Subspecies of carnivore

The Siberian lynx (Lynx lynx wrangeli), also known as the East Siberian lynx, is the second most common subspecies of the Eurasian lynx. This cat can be found in the Russian Far East, North Korea, Mongolia, and China (Manchuria and eastern Inner Mongolia), including in the Stanovoy Range and east of the Yenisei River. There were 5,890 mature individuals in the Russian Far East as of 2013. The Siberian lynx is mainly a forager, and its prey includes hares and Siberian roe deer. According to a study done on the mortality of Eurasian lynx, the Siberian lynx lives to an average age of 15 years.
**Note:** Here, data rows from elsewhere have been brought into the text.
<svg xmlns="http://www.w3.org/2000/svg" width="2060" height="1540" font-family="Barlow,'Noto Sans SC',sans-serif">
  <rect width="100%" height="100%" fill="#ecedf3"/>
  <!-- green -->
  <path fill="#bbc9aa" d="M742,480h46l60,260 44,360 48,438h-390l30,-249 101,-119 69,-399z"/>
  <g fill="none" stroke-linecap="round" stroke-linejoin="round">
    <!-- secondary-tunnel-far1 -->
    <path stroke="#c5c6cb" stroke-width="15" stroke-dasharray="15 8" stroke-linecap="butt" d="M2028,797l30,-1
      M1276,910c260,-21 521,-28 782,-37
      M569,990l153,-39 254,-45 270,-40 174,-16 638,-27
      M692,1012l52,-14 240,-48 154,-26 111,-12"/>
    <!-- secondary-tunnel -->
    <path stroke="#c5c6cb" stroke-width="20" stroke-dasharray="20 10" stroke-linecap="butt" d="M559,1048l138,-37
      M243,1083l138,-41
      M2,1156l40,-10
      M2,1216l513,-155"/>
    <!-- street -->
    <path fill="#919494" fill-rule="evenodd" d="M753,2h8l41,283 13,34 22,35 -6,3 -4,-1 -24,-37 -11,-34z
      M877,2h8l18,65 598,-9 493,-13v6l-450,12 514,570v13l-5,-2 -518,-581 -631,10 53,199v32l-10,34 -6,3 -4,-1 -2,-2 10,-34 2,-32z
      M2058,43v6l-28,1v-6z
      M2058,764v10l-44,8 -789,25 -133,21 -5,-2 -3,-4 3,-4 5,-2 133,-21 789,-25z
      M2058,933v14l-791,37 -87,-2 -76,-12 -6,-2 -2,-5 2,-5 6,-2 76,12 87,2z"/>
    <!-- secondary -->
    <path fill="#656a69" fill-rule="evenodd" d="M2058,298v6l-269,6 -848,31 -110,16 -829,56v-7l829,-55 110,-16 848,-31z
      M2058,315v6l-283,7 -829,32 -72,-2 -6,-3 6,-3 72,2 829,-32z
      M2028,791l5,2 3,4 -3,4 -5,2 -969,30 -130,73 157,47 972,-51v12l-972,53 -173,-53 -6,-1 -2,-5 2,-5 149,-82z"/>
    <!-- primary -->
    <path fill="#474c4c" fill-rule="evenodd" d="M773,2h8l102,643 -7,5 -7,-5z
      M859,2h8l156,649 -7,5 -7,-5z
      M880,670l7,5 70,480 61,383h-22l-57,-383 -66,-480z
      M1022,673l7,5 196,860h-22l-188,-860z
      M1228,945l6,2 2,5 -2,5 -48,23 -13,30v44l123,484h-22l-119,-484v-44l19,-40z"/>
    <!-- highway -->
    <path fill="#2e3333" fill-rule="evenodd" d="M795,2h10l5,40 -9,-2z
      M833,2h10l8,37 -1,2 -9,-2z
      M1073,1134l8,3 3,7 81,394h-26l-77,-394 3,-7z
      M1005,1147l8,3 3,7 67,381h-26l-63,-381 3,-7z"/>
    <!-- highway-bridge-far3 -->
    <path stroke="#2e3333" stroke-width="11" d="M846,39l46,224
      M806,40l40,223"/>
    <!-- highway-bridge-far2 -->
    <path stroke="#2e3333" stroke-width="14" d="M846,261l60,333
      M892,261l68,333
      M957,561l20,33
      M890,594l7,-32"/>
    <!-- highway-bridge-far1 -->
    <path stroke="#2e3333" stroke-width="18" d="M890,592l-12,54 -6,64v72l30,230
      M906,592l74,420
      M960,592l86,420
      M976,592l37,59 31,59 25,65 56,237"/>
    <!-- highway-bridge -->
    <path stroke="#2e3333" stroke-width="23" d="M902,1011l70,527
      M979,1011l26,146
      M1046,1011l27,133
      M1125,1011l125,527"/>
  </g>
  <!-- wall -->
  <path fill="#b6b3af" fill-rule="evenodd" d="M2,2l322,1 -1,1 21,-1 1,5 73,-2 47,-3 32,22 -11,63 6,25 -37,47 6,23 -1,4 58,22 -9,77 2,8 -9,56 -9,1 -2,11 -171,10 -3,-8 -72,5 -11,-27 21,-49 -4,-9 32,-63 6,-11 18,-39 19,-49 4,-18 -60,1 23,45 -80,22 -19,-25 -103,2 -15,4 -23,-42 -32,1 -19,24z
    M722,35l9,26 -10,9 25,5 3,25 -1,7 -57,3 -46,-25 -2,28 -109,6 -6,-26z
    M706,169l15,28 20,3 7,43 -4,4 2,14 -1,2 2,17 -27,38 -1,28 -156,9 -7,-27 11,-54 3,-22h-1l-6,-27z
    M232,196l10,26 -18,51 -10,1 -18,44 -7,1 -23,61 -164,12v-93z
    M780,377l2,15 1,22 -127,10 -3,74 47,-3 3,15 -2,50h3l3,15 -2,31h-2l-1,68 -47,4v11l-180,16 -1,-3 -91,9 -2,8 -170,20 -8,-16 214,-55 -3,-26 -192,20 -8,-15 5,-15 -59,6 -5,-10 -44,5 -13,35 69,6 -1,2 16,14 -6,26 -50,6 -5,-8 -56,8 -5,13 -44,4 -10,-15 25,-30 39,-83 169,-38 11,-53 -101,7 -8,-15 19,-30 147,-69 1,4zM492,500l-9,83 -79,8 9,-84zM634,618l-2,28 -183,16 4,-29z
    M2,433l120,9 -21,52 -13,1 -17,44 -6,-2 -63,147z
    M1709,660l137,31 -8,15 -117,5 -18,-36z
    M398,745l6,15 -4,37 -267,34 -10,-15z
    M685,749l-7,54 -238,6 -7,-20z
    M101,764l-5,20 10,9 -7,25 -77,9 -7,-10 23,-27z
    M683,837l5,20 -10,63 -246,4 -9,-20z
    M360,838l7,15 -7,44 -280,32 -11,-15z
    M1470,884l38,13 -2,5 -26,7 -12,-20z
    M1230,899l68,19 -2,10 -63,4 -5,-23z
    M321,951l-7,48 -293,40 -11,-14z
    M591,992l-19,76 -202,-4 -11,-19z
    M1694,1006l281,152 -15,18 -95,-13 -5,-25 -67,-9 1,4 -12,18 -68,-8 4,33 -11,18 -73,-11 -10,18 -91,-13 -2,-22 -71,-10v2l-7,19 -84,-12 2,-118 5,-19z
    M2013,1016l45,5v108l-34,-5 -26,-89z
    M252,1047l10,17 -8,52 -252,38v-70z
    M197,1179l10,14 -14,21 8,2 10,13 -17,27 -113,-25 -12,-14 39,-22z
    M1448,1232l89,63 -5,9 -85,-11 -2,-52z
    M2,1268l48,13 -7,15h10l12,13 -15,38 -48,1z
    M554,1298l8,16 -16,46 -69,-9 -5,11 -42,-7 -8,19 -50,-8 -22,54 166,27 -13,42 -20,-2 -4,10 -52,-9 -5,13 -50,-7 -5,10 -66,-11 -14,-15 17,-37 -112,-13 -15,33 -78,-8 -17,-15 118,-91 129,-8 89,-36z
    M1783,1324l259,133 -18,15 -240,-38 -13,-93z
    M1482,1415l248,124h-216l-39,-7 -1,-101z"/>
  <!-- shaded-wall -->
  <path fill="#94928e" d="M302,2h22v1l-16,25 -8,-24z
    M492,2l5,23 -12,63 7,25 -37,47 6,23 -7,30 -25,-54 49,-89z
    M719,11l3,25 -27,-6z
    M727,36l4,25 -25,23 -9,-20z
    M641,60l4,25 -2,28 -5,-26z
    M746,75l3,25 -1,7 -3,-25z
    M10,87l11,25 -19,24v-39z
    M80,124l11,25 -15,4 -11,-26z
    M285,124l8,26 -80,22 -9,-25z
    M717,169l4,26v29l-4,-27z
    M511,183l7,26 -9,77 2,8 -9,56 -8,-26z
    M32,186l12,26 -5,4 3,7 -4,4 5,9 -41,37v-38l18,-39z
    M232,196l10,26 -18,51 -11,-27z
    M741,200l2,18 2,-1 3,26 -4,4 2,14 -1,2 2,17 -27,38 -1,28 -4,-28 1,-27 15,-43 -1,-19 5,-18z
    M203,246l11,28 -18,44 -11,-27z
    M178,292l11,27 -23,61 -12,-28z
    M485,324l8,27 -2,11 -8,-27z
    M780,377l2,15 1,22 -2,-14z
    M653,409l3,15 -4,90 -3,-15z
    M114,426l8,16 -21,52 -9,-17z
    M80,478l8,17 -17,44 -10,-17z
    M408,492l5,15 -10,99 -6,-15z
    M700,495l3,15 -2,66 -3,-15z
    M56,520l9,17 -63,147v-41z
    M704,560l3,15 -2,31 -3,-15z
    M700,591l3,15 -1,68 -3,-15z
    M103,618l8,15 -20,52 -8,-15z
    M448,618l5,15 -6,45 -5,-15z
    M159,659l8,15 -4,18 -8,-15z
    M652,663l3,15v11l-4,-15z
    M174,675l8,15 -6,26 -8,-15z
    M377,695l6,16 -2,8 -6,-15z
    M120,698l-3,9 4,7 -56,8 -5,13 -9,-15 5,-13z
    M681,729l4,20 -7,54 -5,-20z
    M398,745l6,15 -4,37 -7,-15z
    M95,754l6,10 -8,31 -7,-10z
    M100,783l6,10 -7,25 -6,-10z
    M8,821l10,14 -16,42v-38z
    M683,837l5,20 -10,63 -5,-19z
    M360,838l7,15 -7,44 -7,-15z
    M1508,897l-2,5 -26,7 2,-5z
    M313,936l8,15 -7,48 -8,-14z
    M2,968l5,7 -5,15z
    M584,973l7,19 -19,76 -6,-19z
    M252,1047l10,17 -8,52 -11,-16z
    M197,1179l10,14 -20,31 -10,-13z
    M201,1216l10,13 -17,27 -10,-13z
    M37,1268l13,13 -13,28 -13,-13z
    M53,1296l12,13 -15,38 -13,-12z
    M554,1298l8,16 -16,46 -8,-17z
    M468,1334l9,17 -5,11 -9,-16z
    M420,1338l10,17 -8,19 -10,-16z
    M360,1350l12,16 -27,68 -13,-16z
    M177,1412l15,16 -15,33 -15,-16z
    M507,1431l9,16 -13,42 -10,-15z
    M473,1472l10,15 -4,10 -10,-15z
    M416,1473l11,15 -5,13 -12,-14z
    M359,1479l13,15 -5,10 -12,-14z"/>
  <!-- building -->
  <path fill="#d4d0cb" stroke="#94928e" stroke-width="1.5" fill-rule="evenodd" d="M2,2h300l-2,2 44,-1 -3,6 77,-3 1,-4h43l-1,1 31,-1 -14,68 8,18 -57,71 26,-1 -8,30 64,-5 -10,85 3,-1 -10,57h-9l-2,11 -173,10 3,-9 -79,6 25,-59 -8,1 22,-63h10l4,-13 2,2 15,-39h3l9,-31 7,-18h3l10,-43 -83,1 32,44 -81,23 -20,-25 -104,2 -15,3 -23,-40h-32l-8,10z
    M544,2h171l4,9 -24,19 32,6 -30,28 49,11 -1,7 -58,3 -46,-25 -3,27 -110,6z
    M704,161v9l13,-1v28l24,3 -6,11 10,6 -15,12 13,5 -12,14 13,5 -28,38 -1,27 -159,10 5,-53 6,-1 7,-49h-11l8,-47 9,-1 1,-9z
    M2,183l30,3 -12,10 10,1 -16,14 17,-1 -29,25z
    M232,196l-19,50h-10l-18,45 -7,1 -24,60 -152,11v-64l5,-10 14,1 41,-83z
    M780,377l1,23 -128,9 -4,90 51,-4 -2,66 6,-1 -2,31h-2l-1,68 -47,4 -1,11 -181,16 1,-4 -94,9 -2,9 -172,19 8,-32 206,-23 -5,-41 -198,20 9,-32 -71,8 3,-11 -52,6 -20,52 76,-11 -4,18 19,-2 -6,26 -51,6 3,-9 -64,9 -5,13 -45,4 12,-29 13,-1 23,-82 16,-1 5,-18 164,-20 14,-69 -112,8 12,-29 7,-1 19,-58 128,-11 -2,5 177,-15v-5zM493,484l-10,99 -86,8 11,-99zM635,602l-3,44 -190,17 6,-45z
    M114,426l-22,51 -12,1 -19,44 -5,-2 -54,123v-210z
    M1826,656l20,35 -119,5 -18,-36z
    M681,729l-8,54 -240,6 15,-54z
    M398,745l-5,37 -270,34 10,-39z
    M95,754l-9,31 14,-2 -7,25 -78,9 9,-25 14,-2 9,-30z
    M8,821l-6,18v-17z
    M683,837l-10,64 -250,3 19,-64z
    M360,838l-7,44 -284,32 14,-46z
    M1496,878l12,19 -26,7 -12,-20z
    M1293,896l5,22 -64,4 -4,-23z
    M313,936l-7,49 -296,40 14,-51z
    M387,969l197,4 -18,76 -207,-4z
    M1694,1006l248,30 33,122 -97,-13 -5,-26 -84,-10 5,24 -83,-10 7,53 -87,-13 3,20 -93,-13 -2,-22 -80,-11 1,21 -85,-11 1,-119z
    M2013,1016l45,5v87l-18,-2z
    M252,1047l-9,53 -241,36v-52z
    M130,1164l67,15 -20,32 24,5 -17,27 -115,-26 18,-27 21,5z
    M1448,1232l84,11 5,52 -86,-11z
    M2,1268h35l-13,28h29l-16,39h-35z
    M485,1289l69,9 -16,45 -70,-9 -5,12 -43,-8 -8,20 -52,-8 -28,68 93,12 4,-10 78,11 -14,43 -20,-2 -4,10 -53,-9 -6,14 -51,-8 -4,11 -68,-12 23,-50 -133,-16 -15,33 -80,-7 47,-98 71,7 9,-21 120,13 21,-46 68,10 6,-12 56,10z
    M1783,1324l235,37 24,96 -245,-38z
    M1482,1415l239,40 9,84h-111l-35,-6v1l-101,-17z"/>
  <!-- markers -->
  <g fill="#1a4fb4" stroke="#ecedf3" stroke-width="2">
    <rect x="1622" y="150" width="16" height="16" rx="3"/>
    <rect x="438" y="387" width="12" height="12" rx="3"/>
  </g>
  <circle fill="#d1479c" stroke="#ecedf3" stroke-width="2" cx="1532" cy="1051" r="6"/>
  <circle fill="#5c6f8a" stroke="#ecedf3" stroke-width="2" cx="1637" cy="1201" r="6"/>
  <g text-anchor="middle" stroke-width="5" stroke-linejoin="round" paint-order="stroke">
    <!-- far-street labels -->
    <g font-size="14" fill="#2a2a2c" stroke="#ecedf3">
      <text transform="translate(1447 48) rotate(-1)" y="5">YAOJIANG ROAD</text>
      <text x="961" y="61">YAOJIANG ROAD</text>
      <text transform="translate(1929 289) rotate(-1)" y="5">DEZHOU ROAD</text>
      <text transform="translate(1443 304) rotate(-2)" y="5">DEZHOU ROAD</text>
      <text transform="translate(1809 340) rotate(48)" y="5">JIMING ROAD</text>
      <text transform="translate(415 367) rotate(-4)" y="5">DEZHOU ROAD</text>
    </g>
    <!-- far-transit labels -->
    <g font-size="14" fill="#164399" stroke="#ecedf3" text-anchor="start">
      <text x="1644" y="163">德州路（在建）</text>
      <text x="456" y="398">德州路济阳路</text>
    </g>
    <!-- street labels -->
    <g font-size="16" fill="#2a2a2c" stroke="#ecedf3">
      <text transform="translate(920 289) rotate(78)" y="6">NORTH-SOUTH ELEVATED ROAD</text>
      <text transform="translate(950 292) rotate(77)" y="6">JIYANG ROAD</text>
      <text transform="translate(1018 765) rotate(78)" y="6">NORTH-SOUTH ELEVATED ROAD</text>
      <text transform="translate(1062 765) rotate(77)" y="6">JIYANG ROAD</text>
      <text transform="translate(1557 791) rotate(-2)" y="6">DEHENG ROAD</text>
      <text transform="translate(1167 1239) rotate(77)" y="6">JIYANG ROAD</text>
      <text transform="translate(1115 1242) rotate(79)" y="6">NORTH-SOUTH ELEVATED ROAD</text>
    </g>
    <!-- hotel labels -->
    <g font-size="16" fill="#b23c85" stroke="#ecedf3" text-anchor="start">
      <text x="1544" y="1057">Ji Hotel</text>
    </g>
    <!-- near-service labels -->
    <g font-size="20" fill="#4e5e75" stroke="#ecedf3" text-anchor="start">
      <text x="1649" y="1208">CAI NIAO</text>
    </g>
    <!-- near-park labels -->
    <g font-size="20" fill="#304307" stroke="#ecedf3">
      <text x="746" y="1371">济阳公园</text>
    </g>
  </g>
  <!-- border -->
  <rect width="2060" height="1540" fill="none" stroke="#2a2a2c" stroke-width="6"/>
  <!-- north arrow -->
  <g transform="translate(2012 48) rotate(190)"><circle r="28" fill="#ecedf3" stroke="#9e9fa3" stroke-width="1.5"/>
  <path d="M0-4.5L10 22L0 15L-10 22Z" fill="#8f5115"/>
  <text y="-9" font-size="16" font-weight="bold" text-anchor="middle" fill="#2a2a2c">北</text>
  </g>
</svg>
== Genetic and Morphological Studies ==
There are 6 main subspecies of Eurasian lynx (Lynx lynx). Other subspecies have been reported based on their geographic presence, such as Tien Shan and Altai lynx found around at these mountains and separated by the Junggar basin. A study conducted in 2024 had investigated the morphological and genetic differences between these subspecies. It had determined that the morphological differences were gradual and not explicitly distinct, distinguishing them by DNA haplotypes that established that they separately shared haplotypes with one of the well known subspecies; the Tien Shien lynx with the Turkestan lynx, and the Altai lynx with the Siberian lynx.

== Diet ==
The Siberian lynx, like other Eurasian lynx, are a larger lynx species. They primarily hunt small to medium-sized hoofed animals including roe deer, chamois, and musk deer. They are also capable of hunting adult red deer and reindeer up to three to four times their size in some regions. The Siberian lynx will turn to foxes, hares, marmots, and birds when their primary food source is in short supply.

== Reproduction ==
The mating season of the Siberian Lynx is approximately one month long. It starts in February and ends in early April. After gestating for 68 to 73 days, one to four kittens are born between May and June. These kittens will stay with their mothers until the following mating season. This period lasts 10 months.